Similarly with section 83(1), the idea that the world has to be looked at through a two-party lens is a nonsense and I am moving to get rid of that as well. What that leaves us with is subsection (2), so the electoral boundaries commission will take into account all of those traditional factors: communities of interest, geography, ease of communication, all of those things will remain. But the predominant factor will be—and this is where the government's bill comes in—that the seats should be of equal size, and that the one vote one value provision is the provision that should prevail. If my amendments are successful, then we will ensure that no one South Australian's vote is worth any more than any other South Australian's.

I cannot just let this bill go with those remarks because I think at its heart the government has asked the wrong question in relation to trying to tinker with a system that is dealing with an imperfect framework. The Greens' preferred model would be to go back to first principles and look at voting systems for the lower house that do deliver true democracy, that they do provide parties with the number of seats in proportion to the vote that they achieved. The Greens are very favourably inclined towards multimember electorates, the sort of electorates that we see in the ACT for example, in New Zealand or even in Tasmania. That means that rather than a winner-takes-all approach, which is a two-party view of the world, if you had multimember electorates you would, I think, in South Australia be guaranteed to have a mixed parliament. You would be very unlikely to get one party to achieve an overall majority.
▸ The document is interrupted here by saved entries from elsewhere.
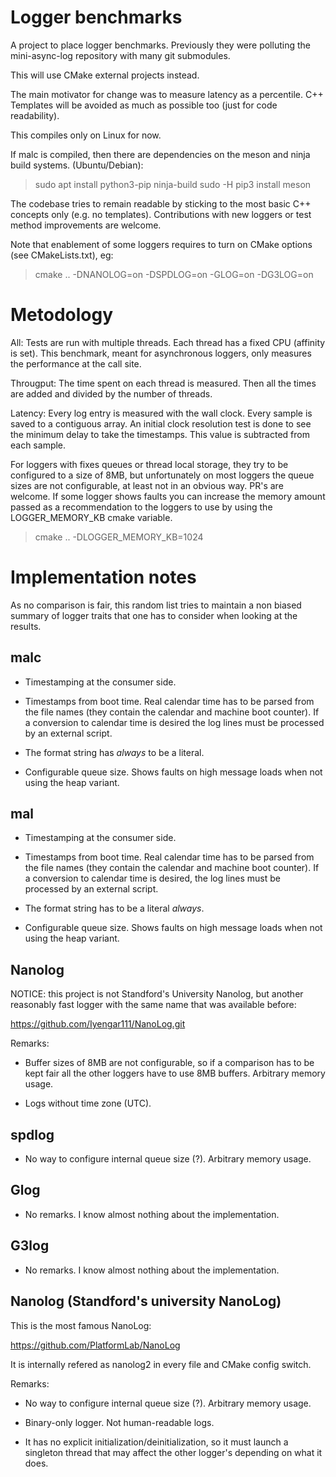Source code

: Logger benchmarks
=================

A project to place logger benchmarks. Previously they were polluting the
mini-async-log repository with many git submodules.

This will use CMake external projects instead.

The main motivator for change was to measure latency as a percentile. C++
Templates will be avoided as much as possible too (just for code readability).

This compiles only on Linux for now.

If malc is compiled, then there are dependencies on the meson and ninja build
systems. (Ubuntu/Debian):

> sudo apt install python3-pip ninja-build
> sudo -H pip3 install meson

The codebase tries to remain readable by sticking to the most basic C++ concepts
only (e.g. no templates). Contributions with new loggers or test method
improvements are welcome.

Note that enablement of some loggers requires to turn on CMake options (see
CMakeLists.txt), eg:

> cmake .. -DNANOLOG=on -DSPDLOG=on -GLOG=on -DG3LOG=on

Metodology
==========

All: Tests are run with multiple threads. Each thread has a fixed CPU (affinity
is set). This benchmark, meant for asynchronous loggers, only measures the
performance at the call site.

Througput: The time spent on each thread is measured. Then all the times are
added and divided by the number of threads.

Latency: Every log entry is measured with the wall clock. Every sample is saved
to a contiguous array. An initial clock resolution test is done to see the
minimum delay to take the timestamps. This value is subtracted from each
sample.

For loggers with fixes queues or thread local storage, they try to be configured
to a size of 8MB, but unfortunately on most loggers the queue sizes are not
configurable, at least not in an obvious way. PR's are welcome. If some logger
shows faults you can increase the memory amount passed as a recommendation to
the loggers to use by using the LOGGER_MEMORY_KB cmake variable.

> cmake .. -DLOGGER_MEMORY_KB=1024

Implementation notes
====================

As no comparison is fair, this random list tries to maintain a non biased
summary of logger traits that one has to consider when looking at the results.

malc
----

* Timestamping at the consumer side.

* Timestamps from boot time. Real calendar time has to be parsed from the file
  names (they contain the calendar and machine boot counter). If a conversion
  to calendar time is desired the log lines must be processed by an external
  script.

* The format string has _always_ to be a literal.

* Configurable queue size. Shows faults on high message loads when not using
  the heap variant.

mal
---

* Timestamping at the consumer side.

* Timestamps from boot time. Real calendar time has to be parsed from the file
  names (they contain the calendar and machine boot counter). If a conversion
  to calendar time is desired, the log lines must be processed by an external
  script.

* The format string has to be a literal _always_.

* Configurable queue size. Shows faults on high message loads when not using
  the heap variant.

Nanolog
-------

NOTICE: this project is not Standford's University Nanolog, but another
reasonably fast logger with the same name that was available before:

https://github.com/Iyengar111/NanoLog.git

Remarks:

* Buffer sizes of 8MB are not configurable, so if a comparison has to be kept
  fair all the other loggers have to use 8MB buffers. Arbitrary memory usage.

* Logs without time zone (UTC).

spdlog
------

* No way to configure internal queue size (?). Arbitrary memory usage.

Glog
----

* No remarks. I know almost nothing about the implementation.

G3log
-----

* No remarks. I know almost nothing about the implementation.

Nanolog (Standford's university NanoLog)
----------------------------------------

This is the most famous NanoLog:

https://github.com/PlatformLab/NanoLog

It is internally refered as nanolog2 in every file and CMake config switch.

Remarks:

* No way to configure internal queue size (?). Arbitrary memory usage.

* Binary-only logger. Not human-readable logs.

* It has no explicit initialization/deinitialization, so it must launch a
  singleton thread that may affect the other logger's depending on what it does.
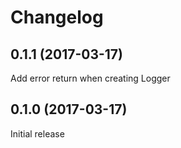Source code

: # Changelog

## 0.1.1 (2017-03-17)

Add error return when creating Logger 

## 0.1.0 (2017-03-17)

Initial release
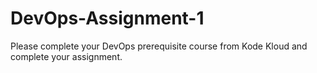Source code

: # DevOps-Assignment-1
Please complete your DevOps prerequisite course from Kode Kloud and complete your assignment.
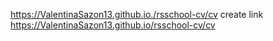 https://ValentinaSazon13.github.io./rsschool-cv/cv
create link
https://ValentinaSazon13.github.io/rsschool-cv/cv
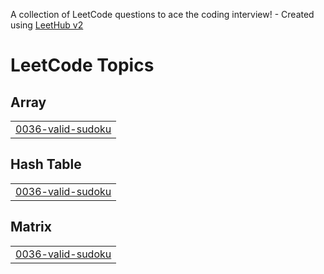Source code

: A collection of LeetCode questions to ace the coding interview! - Created using [LeetHub v2](https://github.com/arunbhardwaj/LeetHub-2.0)
<!---LeetCode Topics Start-->
# LeetCode Topics
## Array
|  |
| ------- |
| [0036-valid-sudoku](https://github.com/ShankKSSS/LeetCode/tree/master/0036-valid-sudoku) |
## Hash Table
|  |
| ------- |
| [0036-valid-sudoku](https://github.com/ShankKSSS/LeetCode/tree/master/0036-valid-sudoku) |
## Matrix
|  |
| ------- |
| [0036-valid-sudoku](https://github.com/ShankKSSS/LeetCode/tree/master/0036-valid-sudoku) |
<!---LeetCode Topics End-->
People throw their hands in the air and say, 'Well, that is a recipe for disaster.' You only have to look at those 'disastrous' economies in Scandinavia. Jeez, they are struggling in Sweden and in the Netherlands and places like that! They do really well with a proportional system of voting which delivers multiple parties who then work in concert to achieve stable government—strong economies, proud traditions of social innovation and they have not had simple two-party systems for many decades. I do not see those economies and those societies as basket cases. They work really well.
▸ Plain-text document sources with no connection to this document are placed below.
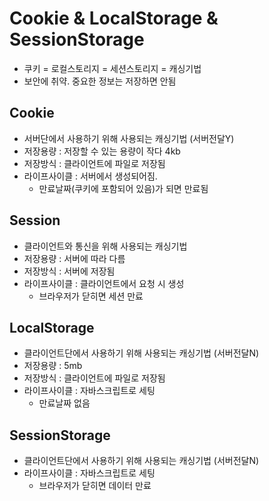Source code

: # Cookie & LocalStorage & SessionStorage
- 쿠키 = 로컬스토리지 = 세션스토리지 = 캐싱기법
- 보안에 취약. 중요한 정보는 저장하면 안됨

## Cookie
- 서버단에서 사용하기 위해 사용되는 캐싱기법 (서버전달Y)
- 저장용량 : 저장할 수 있는 용량이 작다 4kb
- 저장방식 : 클라이언트에 파일로 저장됨
- 라이프사이클 : 서버에서 생성되어짐.
    - 만료날짜(쿠키에 포함되어 있음)가 되면 만료됨
    
## Session
- 클라이언트와 통신을 위해 사용되는 캐싱기법
- 저장용량 : 서버에 따라 다름
- 저장방식 : 서버에 저장됨
- 라이프사이클 : 클라이언트에서 요청 시 생성
    - 브라우저가 닫히면 세션 만료

## LocalStorage
- 클라이언트단에서 사용하기 위해 사용되는 캐싱기법 (서버전달N)
- 저장용량 : 5mb
- 저장방식 : 클라이언트에 파일로 저장됨
- 라이프사이클 : 자바스크립트로 세팅
    - 만료날짜 없음
    
## SessionStorage
- 클라이언트단에서 사용하기 위해 사용되는 캐싱기법 (서버전달N)
- 라이프사이클 : 자바스크립트로 세팅
    - 브라우저가 닫히면 데이터 만료
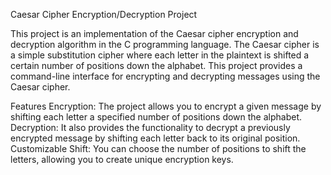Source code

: Caesar Cipher Encryption/Decryption Project

This project is an implementation of the Caesar cipher encryption and decryption algorithm in the C programming language. The Caesar cipher is a simple substitution cipher where each letter in the plaintext is shifted a certain number of positions down the alphabet. This project provides a command-line interface for encrypting and decrypting messages using the Caesar cipher.

Features
Encryption: The project allows you to encrypt a given message by shifting each letter a specified number of positions down the alphabet.
Decryption: It also provides the functionality to decrypt a previously encrypted message by shifting each letter back to its original position.
Customizable Shift: You can choose the number of positions to shift the letters, allowing you to create unique encryption keys.
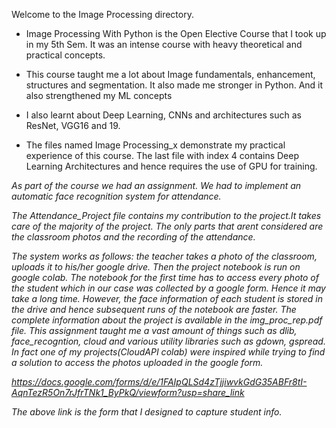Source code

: Welcome to the Image Processing directory.

- Image Processing With Python is the Open Elective Course that I took up in my 5th Sem. It was an intense course with heavy theoretical and practical concepts.

- This course taught me a lot about Image fundamentals, enhancement, structures and segmentation. It also made me stronger in Python. And it also strengthened my ML concepts

- I also learnt about Deep Learning, CNNs and architectures such as ResNet, VGG16 and 19.

- The files named Image Processing_x demonstrate my practical experience of this course. The last file with index 4 contains Deep Learning Architectures and hence requires the use of GPU for training.

<p><i>As part of the course we had an assignment. We had to implement an automatic face recognition system for attendance.

The Attendance_Project file contains my contribution to the project.It takes care of the majority of the project. The only parts that arent considered are the classroom photos and the recording of the attendance.

  The system works as follows: the teacher takes a photo of the classroom, uploads it to his/her google drive. Then the project notebook is run on google colab.
  The notebook for the first time has to access every photo of the student which in our case was collected by a google form. Hence it may take a long time. 
  However, the face information of each student is stored in the drive and hence subsequent runs of the notebook are faster. The complete information about the project is available in the img_proc_rep.pdf file.
  This assignment taught me a vast amount of things such as dlib, face_recogntion, cloud and various utility libraries such as gdown, gspread. In fact one of my projects(CloudAPI colab) were inspired while trying to find a solution to access the photos uploaded in the google form.
  
  https://docs.google.com/forms/d/e/1FAIpQLSd4zTjjiwvkGdG35ABFr8tI-AqnTezR5On7rJfrTNk1_ByPkQ/viewform?usp=share_link
  
  The above link is the form that I designed to capture student info. 
  
  </i></p>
I might put in a plug here for members who have not watched the television series Borgen. It was described as The West Wing with subtitles and it does have a number of very excellent scenes in it, including the prime minister arriving at work on a bicycle, which tells you that it has come out of Northern Europe. The point is that you do not have to have a two-party view of the world. If there are other parties involved, they can work together and form alliances, but the fundamental principle is that the people get what they voted for. You do not have a situation where a party could get, for example, 20 per cent of the vote statewide and not win a single lower house seat. That is inherently undemocratic.

Whilst the Greens believe that the government has asked the wrong question, to the extent that we are now tinkering with the system we have before us, the Greens' approach is to support the government bill to make sure that equality of voting members per seat is the predominant consideration. We are moving the two amendments I referred to, getting rid of the two-party statewide clause in section 83(1) and also getting rid of this fiction that the electoral boundaries commission has to judge where non-major party votes will end up. I think it is a fiction and we are seeking to delete those clauses as well.
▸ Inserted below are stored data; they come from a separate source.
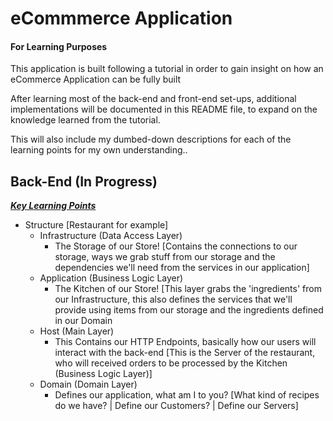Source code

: # eCommmerce Application 

#### For Learning Purposes

This application is built following a tutorial in order to gain insight on how an eCommerce Application can be fully built

After learning most of the back-end and front-end set-ups, additional implementations will be documented in this README file, to expand on the knowledge learned from the tutorial.

This will also include my dumbed-down descriptions for each of the learning points for my own understanding..

## Back-End (In Progress)

<ins>***Key Learning Points***</ins>
- Structure [Restaurant for example]
  - Infrastructure (Data Access Layer)
    - The Storage of our Store! [Contains the connections to our storage, ways we grab stuff from our storage and the dependencies we'll need from the services in our application] 
  - Application (Business Logic Layer) 
    - The Kitchen of our Store! [This layer grabs the 'ingredients' from our Infrastructure, this also defines the services that we'll provide using items from our storage and the ingredients defined in our Domain
  - Host (Main Layer)
    - This Contains our HTTP Endpoints, basically how our users will interact with the back-end [This is the Server of the restaurant, who will received orders to be processed by the Kitchen (Business Logic Layer)] 
  - Domain (Domain Layer) 
    - Defines our application, what am I to you? [What kind of recipes do we have? | Define our Customers? | Define our Servers]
I particularly address my remarks to my colleagues on the crossbench. The Greens' amendments are not designed for any particular ideological perspective. From a crossbench point of view, if you support the status quo, you are supporting being invisible. You do not really count in the system if you are a minor party or an Independent, so I would hope to have the whole of the crossbench on board with these amendments because, as we have known in the upper house, we have been visible for many decades and we think that in the lower house that should apply as well. Getting rid of section 83(3) basically puts minor parties on the map where they should be and puts a nail in the coffin of the two-party view of the world.